### EXERCISE:
Reproduce exactly the line with "308 293 2.49" and the lines after it. Stop at the last line of the data and include nothing else.

··· TASK INPUTS ···

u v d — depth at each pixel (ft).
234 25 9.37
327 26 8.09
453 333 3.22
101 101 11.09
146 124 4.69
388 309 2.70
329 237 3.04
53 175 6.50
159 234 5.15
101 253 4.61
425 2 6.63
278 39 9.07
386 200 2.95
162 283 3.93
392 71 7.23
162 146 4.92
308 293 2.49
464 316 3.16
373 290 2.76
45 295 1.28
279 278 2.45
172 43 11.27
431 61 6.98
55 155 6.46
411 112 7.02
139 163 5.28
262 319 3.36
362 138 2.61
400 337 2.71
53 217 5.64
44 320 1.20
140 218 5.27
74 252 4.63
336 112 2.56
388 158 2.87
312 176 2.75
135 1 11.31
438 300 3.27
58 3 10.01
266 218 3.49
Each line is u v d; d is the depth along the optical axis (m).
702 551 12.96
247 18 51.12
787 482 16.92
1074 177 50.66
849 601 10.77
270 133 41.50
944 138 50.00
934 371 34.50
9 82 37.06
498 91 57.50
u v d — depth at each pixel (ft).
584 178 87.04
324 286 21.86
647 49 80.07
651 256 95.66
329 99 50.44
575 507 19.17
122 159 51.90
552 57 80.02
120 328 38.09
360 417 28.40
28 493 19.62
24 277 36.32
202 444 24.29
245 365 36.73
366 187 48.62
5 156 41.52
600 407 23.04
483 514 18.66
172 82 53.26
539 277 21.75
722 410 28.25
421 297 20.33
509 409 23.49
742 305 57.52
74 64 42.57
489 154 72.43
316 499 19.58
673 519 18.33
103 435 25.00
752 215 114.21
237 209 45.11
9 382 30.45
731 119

···

### OUTPUT FOR THIS TASK:
308 293 2.49
464 316 3.16
373 290 2.76
45 295 1.28
279 278 2.45
172 43 11.27
431 61 6.98
55 155 6.46
411 112 7.02
139 163 5.28
262 319 3.36
362 138 2.61
400 337 2.71
53 217 5.64
44 320 1.20
140 218 5.27
74 252 4.63
336 112 2.56
388 158 2.87
312 176 2.75
135 1 11.31
438 300 3.27
58 3 10.01
266 218 3.49
Each line is u v d; d is the depth along the optical axis (m).
702 551 12.96
247 18 51.12
787 482 16.92
1074 177 50.66
849 601 10.77
270 133 41.50
944 138 50.00
934 371 34.50
9 82 37.06
498 91 57.50
u v d — depth at each pixel (ft).
584 178 87.04
324 286 21.86
647 49 80.07
651 256 95.66
329 99 50.44
575 507 19.17
122 159 51.90
552 57 80.02
120 328 38.09
360 417 28.40
28 493 19.62
24 277 36.32
202 444 24.29
245 365 36.73
366 187 48.62
5 156 41.52
600 407 23.04
483 514 18.66
172 82 53.26
539 277 21.75
722 410 28.25
421 297 20.33
509 409 23.49
742 305 57.52
74 64 42.57
489 154 72.43
316 499 19.58
673 519 18.33
103 435 25.00
752 215 114.21
237 209 45.11
9 382 30.45
731 119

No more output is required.